I'm running BIND 9.4.2-P2 on FreeBSD 7.1-STABLE #17: Tue Feb 17 20:07:52 EST 2009 amd64 and I do not get any of the behaviour you are reporting, let alone the system "knowing" when file permissions have changed and then changing them back by itself. There's something else going on here.

maybe it is maybe it isn't
I'm running FreeBSD 7.1-STABLE #0: Tue Mar 17 16:31:18 GMT 2009 GENERIC amd64
Also there is an mtree thingy in /etc/mtree for bind
# cat /etc/mtree/BIND.chroot.dist
# $FreeBSD: src/etc/mtree/BIND.chroot.dist,v 1.6 2004/11/04 05:24:29 gshapiro Exp $
#
# Please see the file src/etc/mtree/README before making changes to this file.
#

/set type=dir uname=root gname=wheel mode=0755
.
dev mode=0555
..
etc
namedb
dynamic uname=bind
..
master
..
slave uname=bind
..
..
..
/set type=dir uname=bind gname=wheel mode=0755
var uname=root
dump
..
log
..
run
named
..
..
stats
..
..
..

This is what I believe is chmod/chown the dirs back to defaults.

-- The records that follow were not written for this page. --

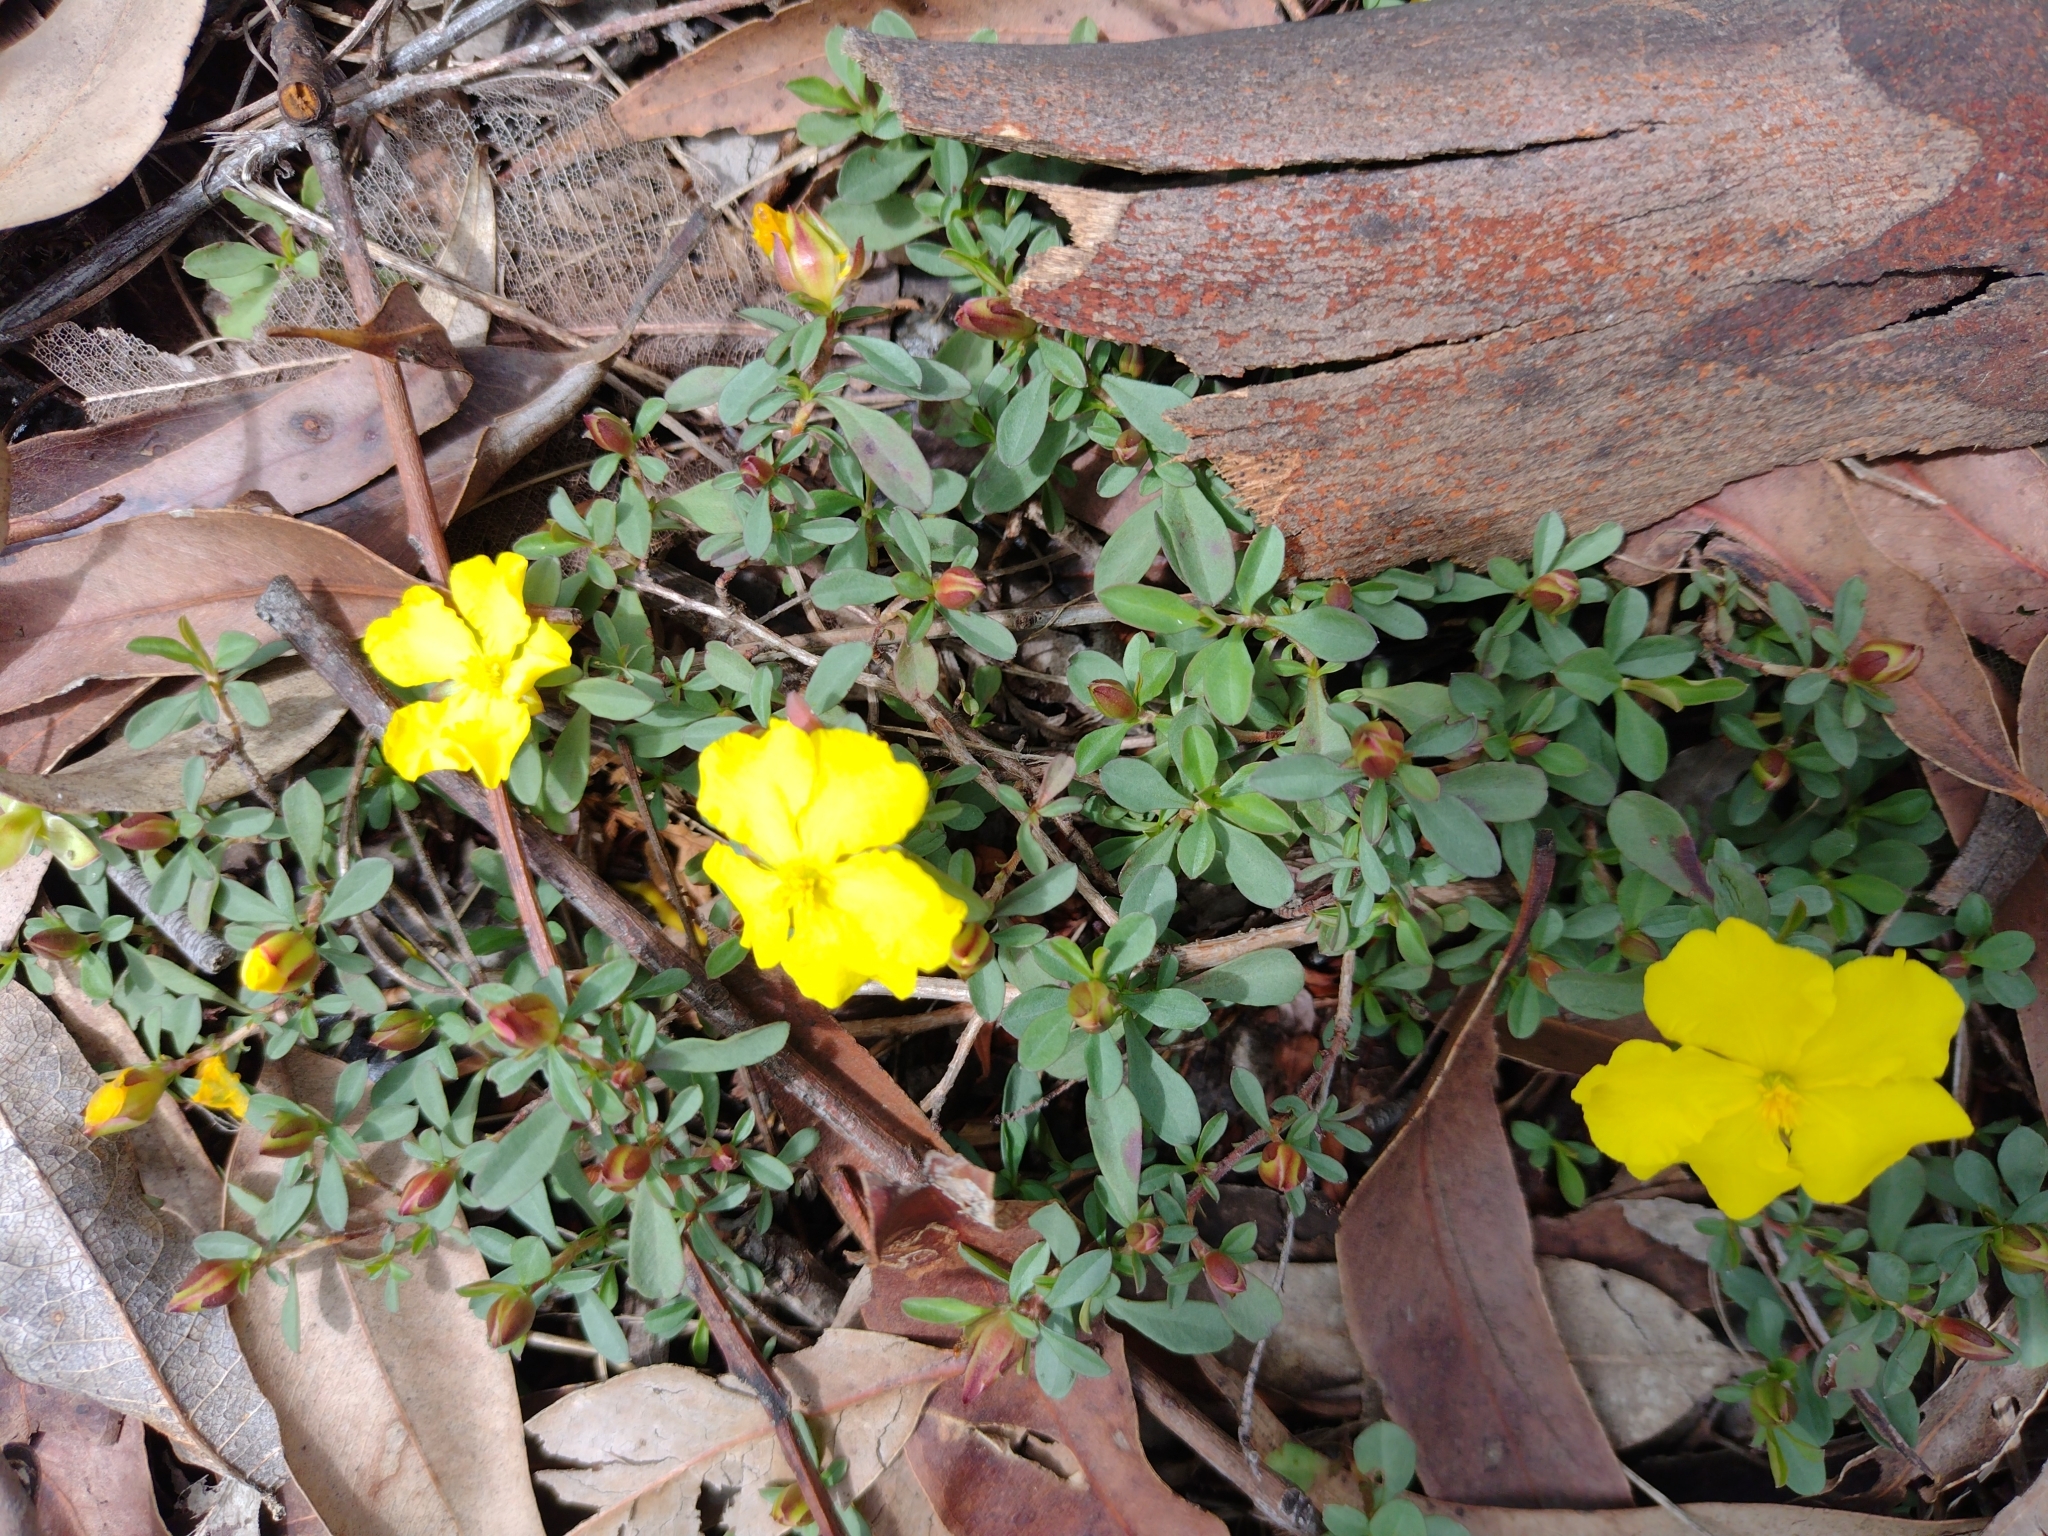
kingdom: Plantae
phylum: Tracheophyta
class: Magnoliopsida
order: Dilleniales
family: Dilleniaceae
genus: Hibbertia
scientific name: Hibbertia diffusa
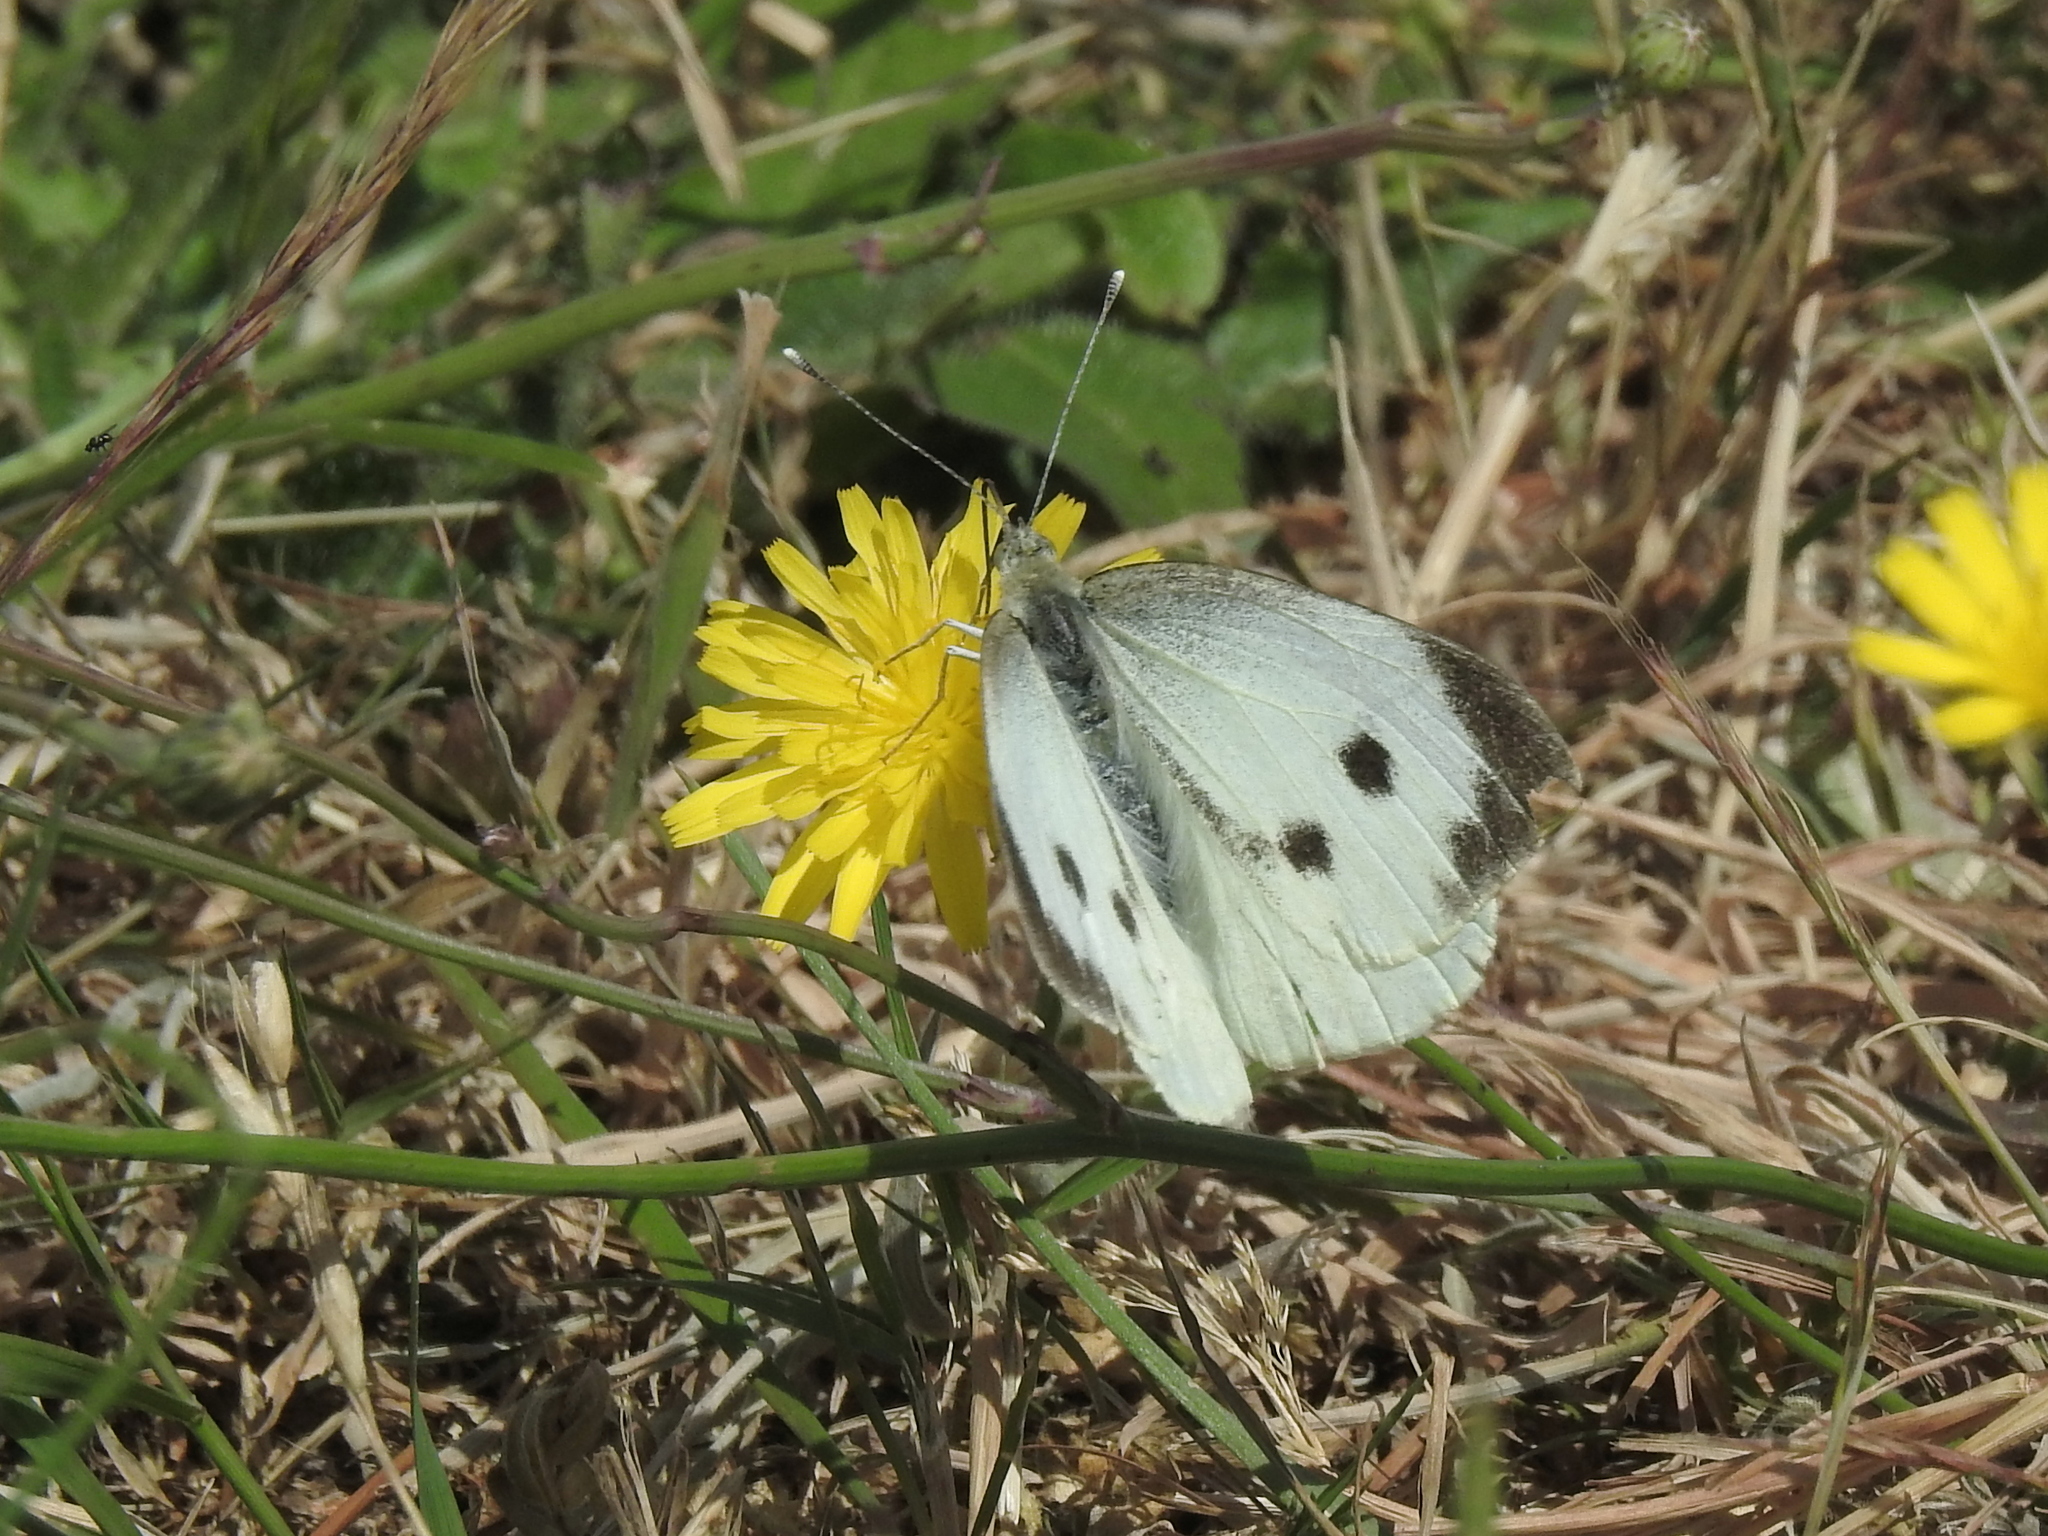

Your machine is possessed! Are you sure this is a default install?
Not really, it's just what bind does.

Hamba: It's actually a warning not an error. You can safely ignore it. Bind will work nonetheless.

As far as I've been able to work it out it's a small bug in named. It checks for access at the wrong moment.

http://www.archivum.info/bind-users@isc.org/2008-07/msg00340.html

I received the same warning message using the version of Bind included with 7.1-RELEASE and 7.2-STABLE; after installing the port from dns/bind96 the error cleared itself up with no changes on my part.